The Protocol to the Convention on International Interests in Mobile Equipment on Matters specific to Space Assets represents the co-ordinated efforts of both Governments and the commercial space sector to render asset-based financing more accessible to an industry that is presently searching for innovative ways to obtain start-up capital for space-based services.

Such ventures are full of risk and uncertainty and, consequently, their financing is currently still prohibitively expensive. By introducing a uniform regime to govern the creation, perfection and enforcement of international interests in space assets, notably satellites, it is envisaged that the cost of financing will be reduced as a result of the increased level of transparency and predictability for financiers, thereby making financing more widely available to a greater number of players in the commercial space sector.

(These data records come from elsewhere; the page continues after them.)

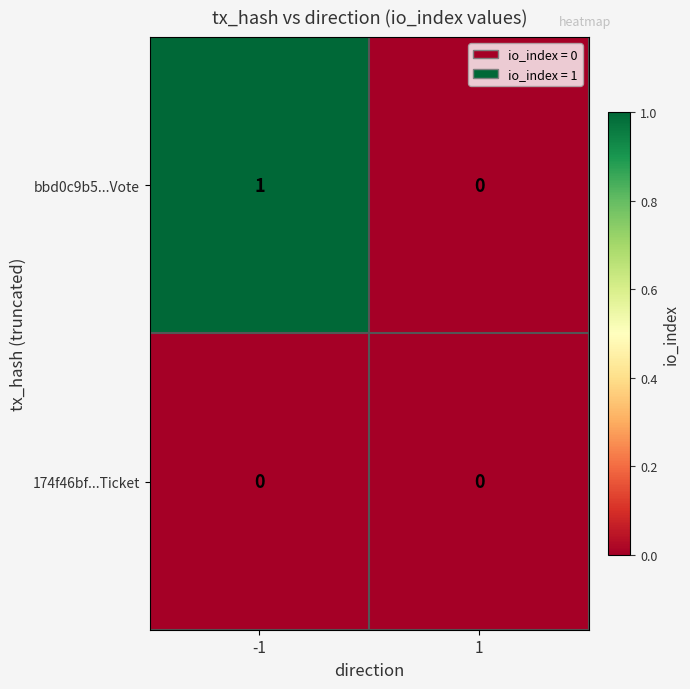

Which series has the widest spread of values?

bbd0c9b5...Vote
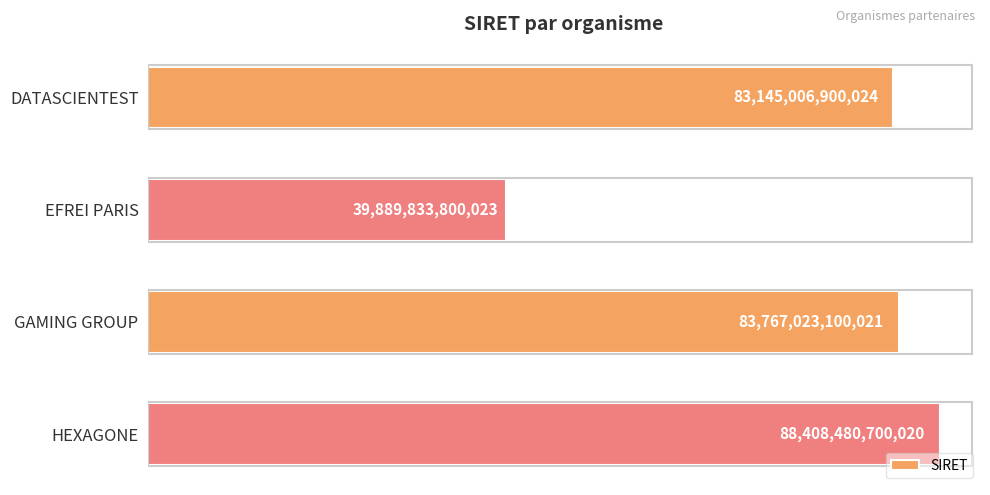

How many data points are above 83767023100021?

1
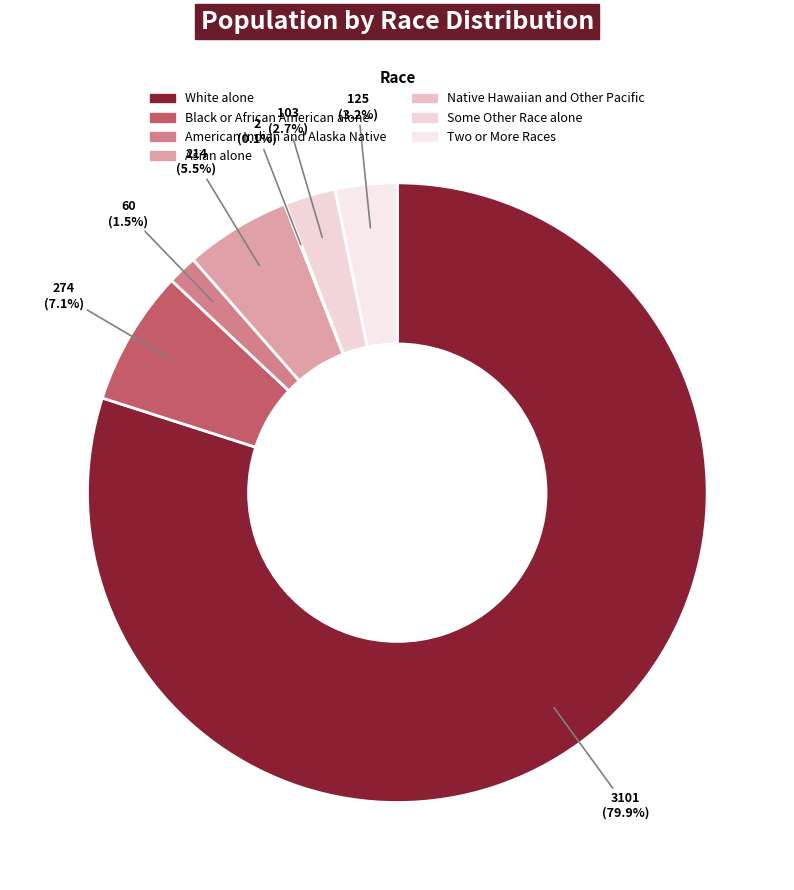

To the nearest percent, what portion does Asian alone represent?

6%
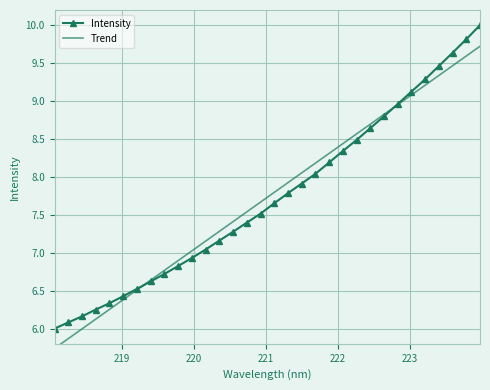

What is the value of the Intensity point at the 15th from the left?

7.4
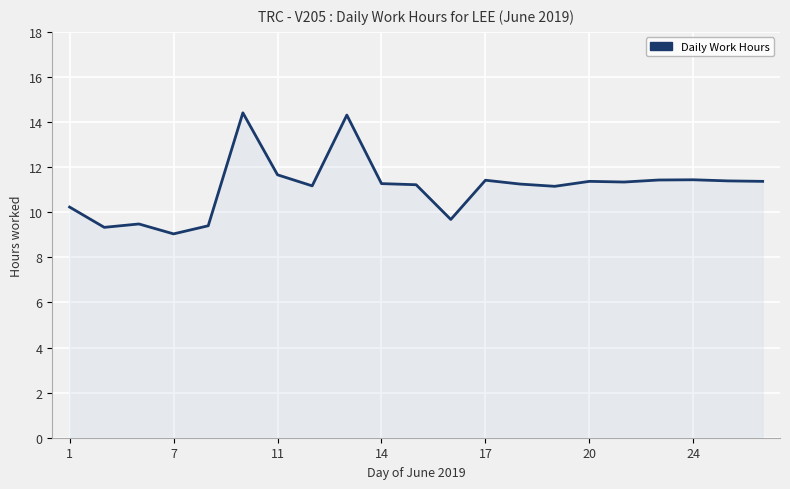

What is the difference between the maximum and minimum values?

5.4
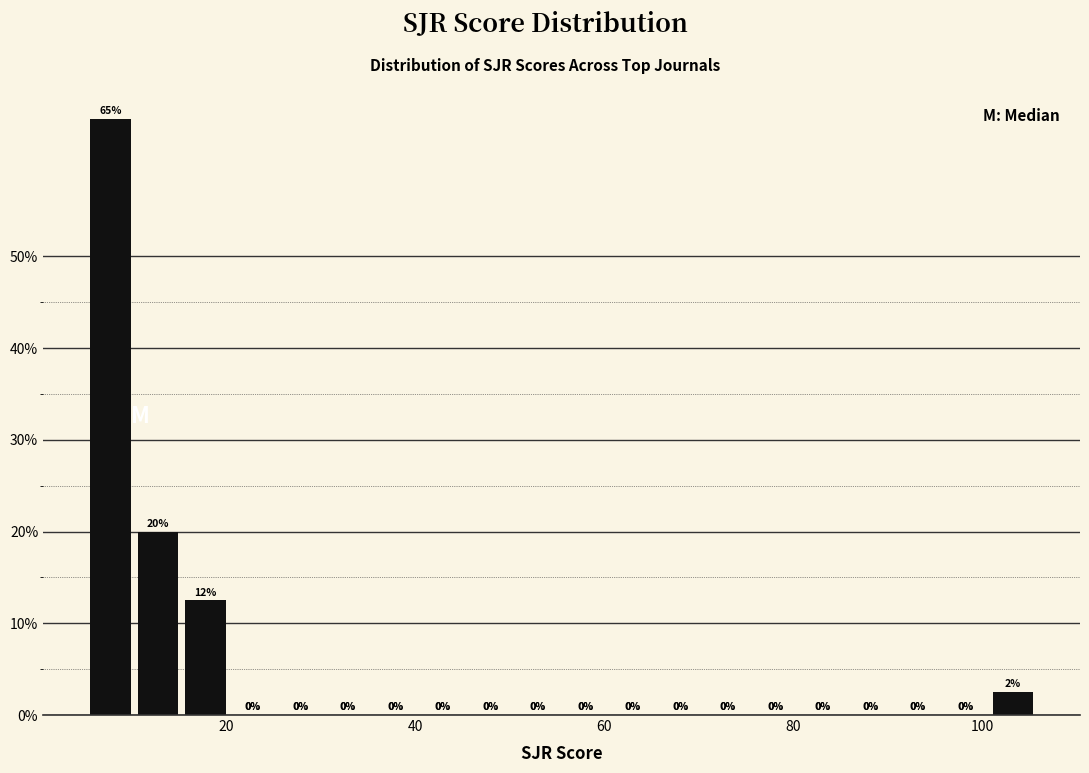

Read against the x-axis, roughly where is the centre of the tallest bar?

8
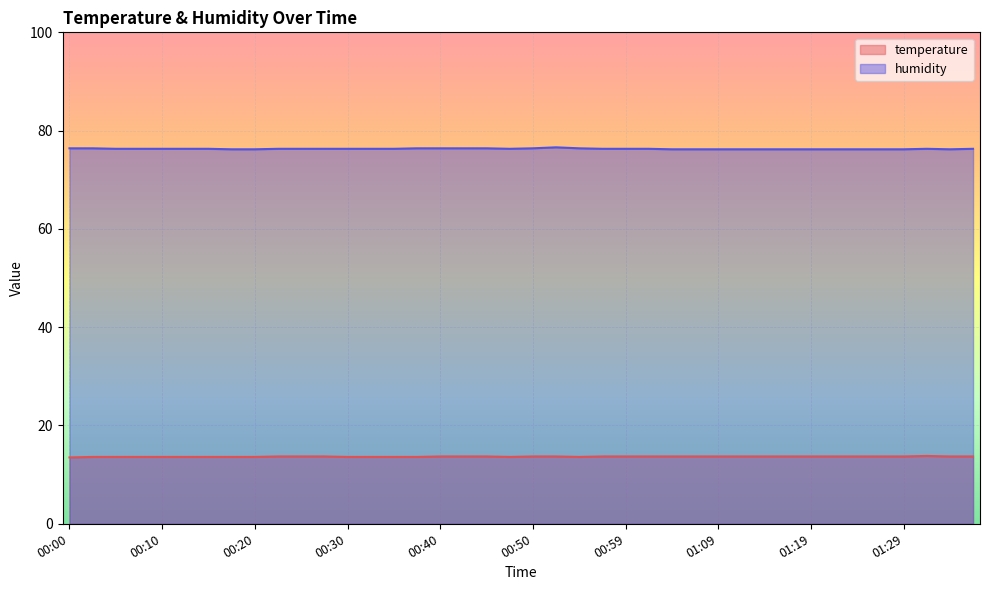

At which category is the sum across all series the highest?

00:52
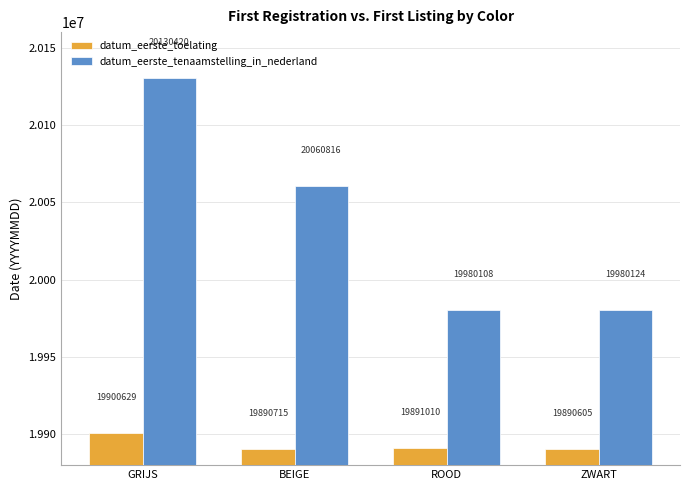

At which category is the sum across all series the highest?

GRIJS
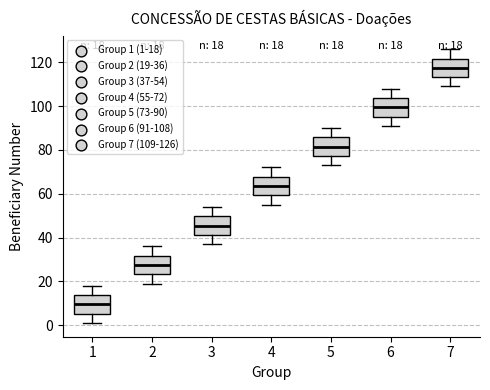

Which box's median line is the highest?

7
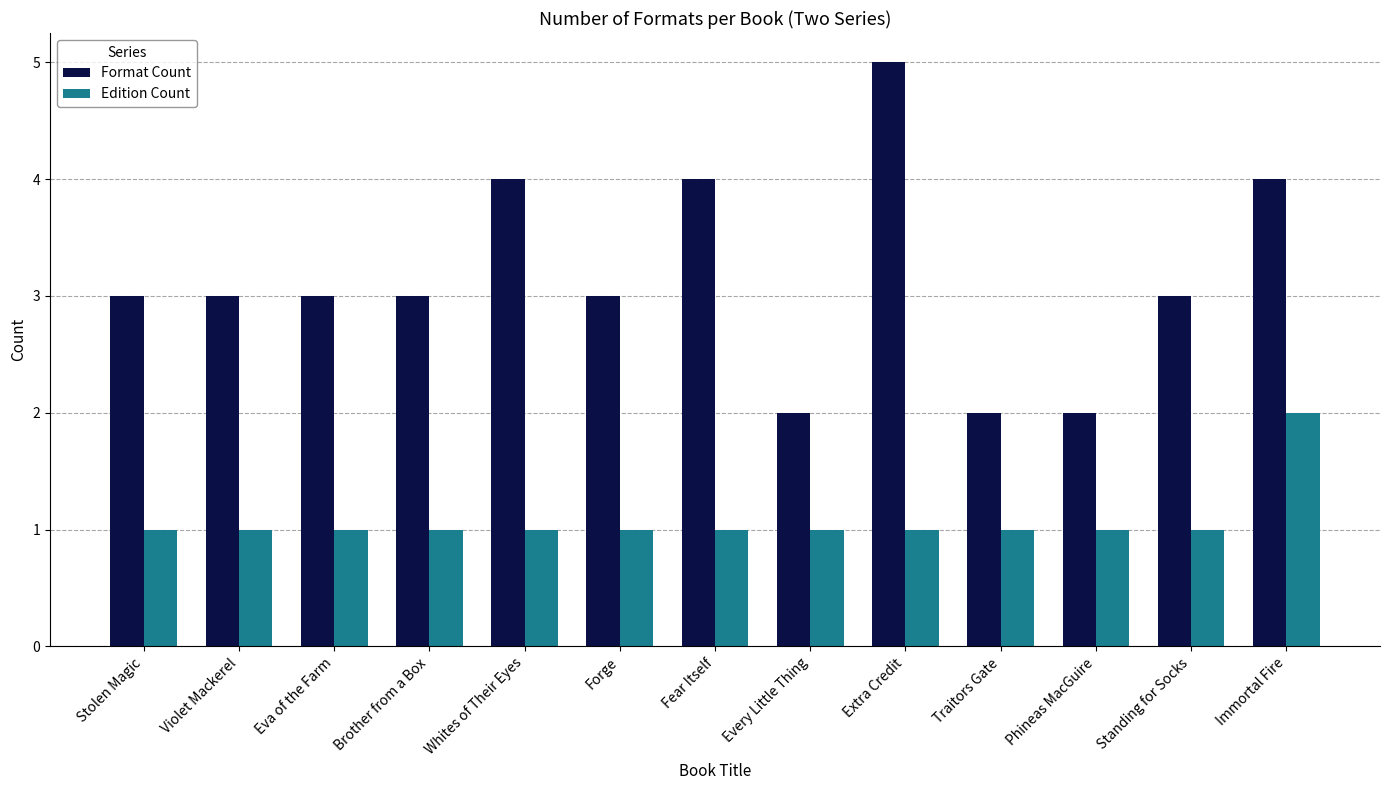

How many bars are there in total?

26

The Berlin Space Protocol’s main objectives are “to facilitate the acquisition and financing of economically important items of mobile equipment by providing for the creation of an international interest which will be recognised in all Contracting States; to provide the creditor with a range of basic default and insolvency-related remedies and, where there is evidence of default, a means of obtaining speedy relief pending final determination of its claim on the merits; to establish an electronic international registry for the registration of international interests which will give notice of their existence to third parties and enable the creditor to preserve its priority against subsequently registered interests and against unregistered interests and creditors in the debtor’s insolvency; to ensure through the relevant Protocol that the particular needs of the industry sector concerned are met; to grant Contracting States a degree of flexibility in adhering to the international regime, by allowing, to a well-defined and limited extent, policy choices through declarations, while preserving the basic uniformity of the legal regime; by these means to give intending creditors greater confidence in the decision to grant credit, enhance the credit rating of equipment receivables and reduce borrowing costs and credit insurance premiums to the advantage of all interested parties”.

It enhances legal predictability in financing transactions regarding high value, uniquely identifiable mobile equipment, reducing creditor’s risks and thereby lowering the cost of credit. This goal is achieved by allowing parties to a security agreement, a conditional sale or a leasing agreement to create autonomous interests on the equipment, which are internationally enforceable in States parties to the Convention and a relevant Protocol. Creditors may register their interest in an electronic international registry, which will give notice of their existence to third parties and enable the creditor to preserve its priority against subsequently registered interests and against unregistered interests and creditors in the debtor’s insolvency. The Convention and Protocols provide the creditor with a range of basic default and insolvency-related remedies and, where there is evidence of default, a means of obtaining speedy relief pending final determination of its claim on the merits.